At ESET Latinamerica’s Laboratory, we made some tests to enable us to share information with users that shows the importance of staying uninfected: if my computer is infected with Waledac, how much spam does it send?
We infected a computer on the laboratory with one of the Waledac trojans. We used a binary (MD5: 8036ce700043ce6dbe38561ff12d7f4c) that were circulated during the campaign of fake discount coupon distribution, for some time in February and March after Saint Valentine’s Day 2009. This binary is detected heuristically by ESET NOD32.
After that, we used a tool to monitor network traffic to see how many emails were sent by the botnet, since the system became infected . We made an initial measurement in 4 stages over a period of one hour (at different times of day), and the results were as follows:
Taking the average of emails sent per hour (6548 emails), it is estimated that an infected computer can send about 150,000 emails a day. To be even clearer, that represents nearly two emails per second.
These emails are sent using the resources of the infected systems. This is a clear example of one of the main advantages of botnets to the criminals who exploit them.
If we consider that the network is estimated to consist of at least 20.000 infected computers, it can be seen that the botnet has a theoretical spam-sending capacity of 3 billion emails daily.
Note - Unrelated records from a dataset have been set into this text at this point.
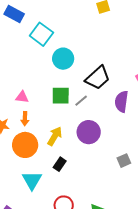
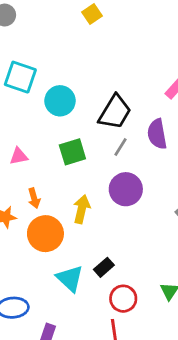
pink triangle: (22, 97) -> (19, 156), moved
gray line: (81, 101) -> (120, 147), moved
black rectangle: (60, 164) -> (104, 267), moved, turned 32

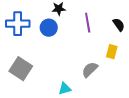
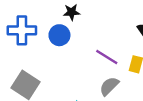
purple line: (88, 23) -> (107, 57), moved, turned -48

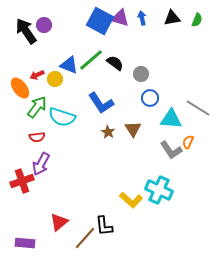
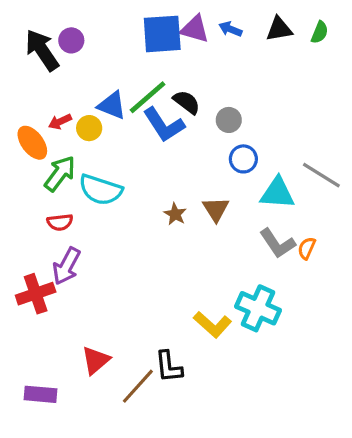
blue arrow: (142, 18) -> (230, 29), turned -56
blue square: (100, 21) -> (162, 34), turned -32
blue L-shape: (101, 103) -> (164, 125), moved
orange semicircle: (188, 142) -> (307, 248), moved

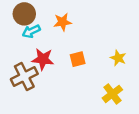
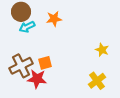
red star: (43, 59) -> (37, 79), moved
orange square: (78, 59) -> (45, 63), moved

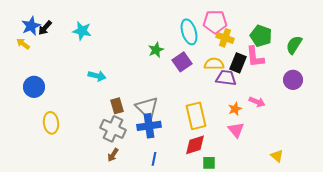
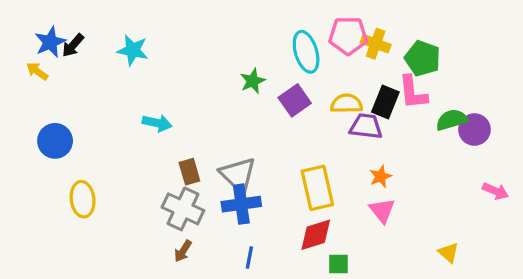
yellow cross: (225, 38) -> (376, 44), moved
green semicircle: (294, 45) -> (452, 120), moved, turned 42
pink arrow: (257, 102) -> (495, 191), moved

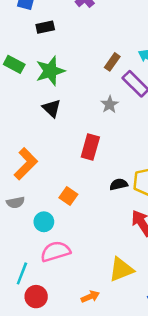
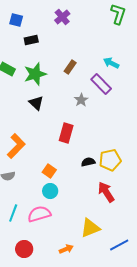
brown rectangle: (112, 62) -> (70, 67), moved
cyan circle: (44, 222) -> (50, 191), moved
cyan line: (22, 273) -> (13, 213), moved

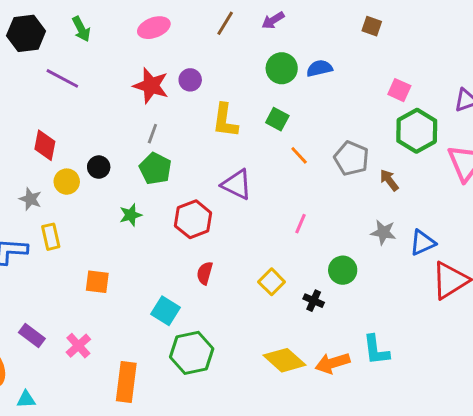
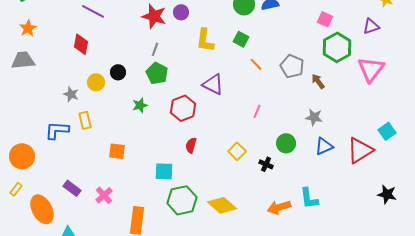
red diamond: (45, 145) -> (81, 44), moved
blue triangle: (423, 243) -> (324, 146), moved
cyan square: (165, 311) -> (164, 171), turned -30
yellow diamond: (285, 360) -> (222, 205), moved

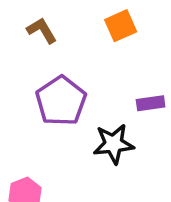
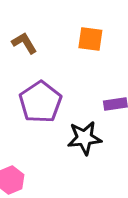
orange square: (121, 26) -> (90, 39), turned 32

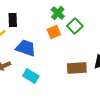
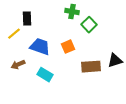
green cross: (58, 13) -> (72, 12), turned -32
orange square: (54, 32) -> (68, 47), moved

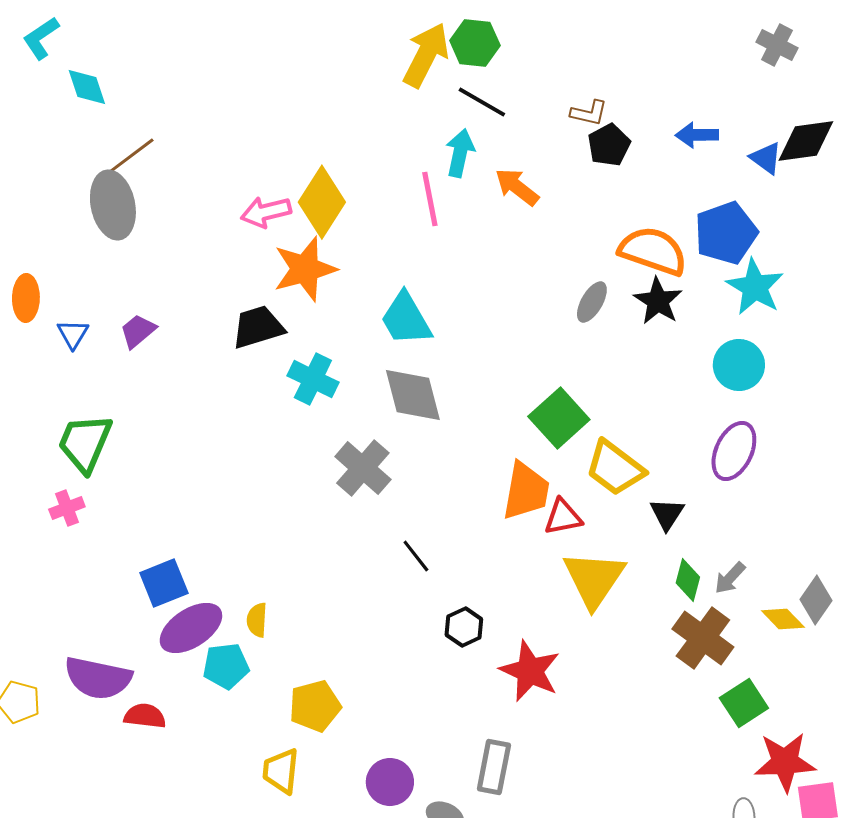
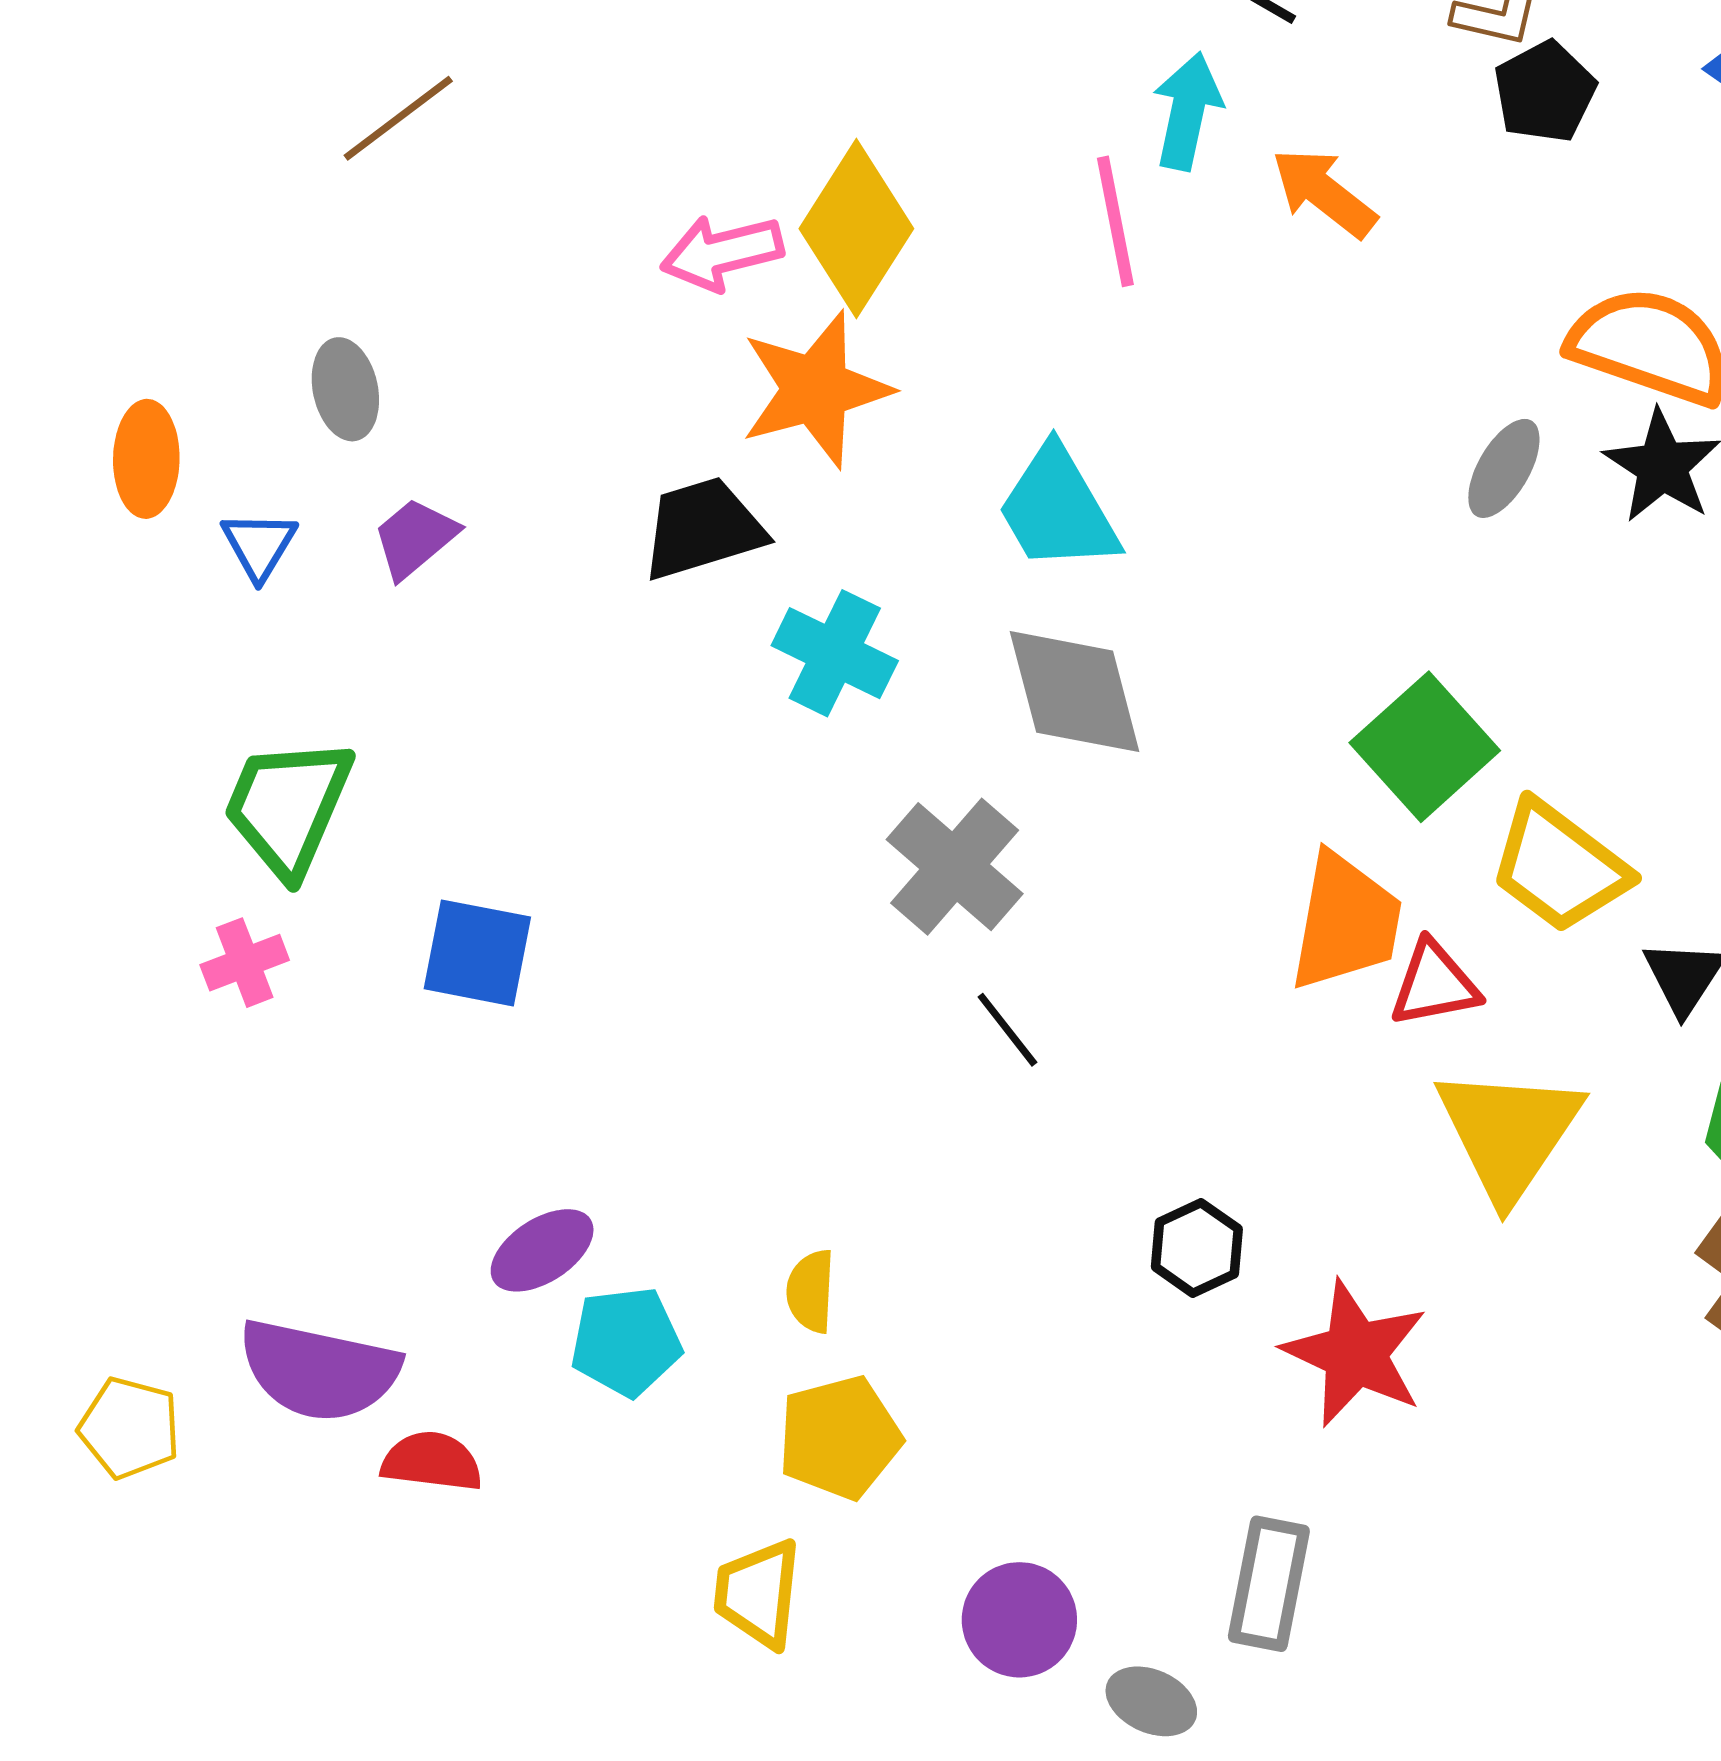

As indicated, this is only the theoretical capacity because not all infected computers are being used 24 hours a day for sending spam. However, this demonstrates the power of botnets as a distributed networking resource in general, and the particular potential of the Waledac botnet for spam email distribution.
Looking at the statistics presented here, many users will now understand why their computers work so slowly when their systems are infected … and why is there so much spam!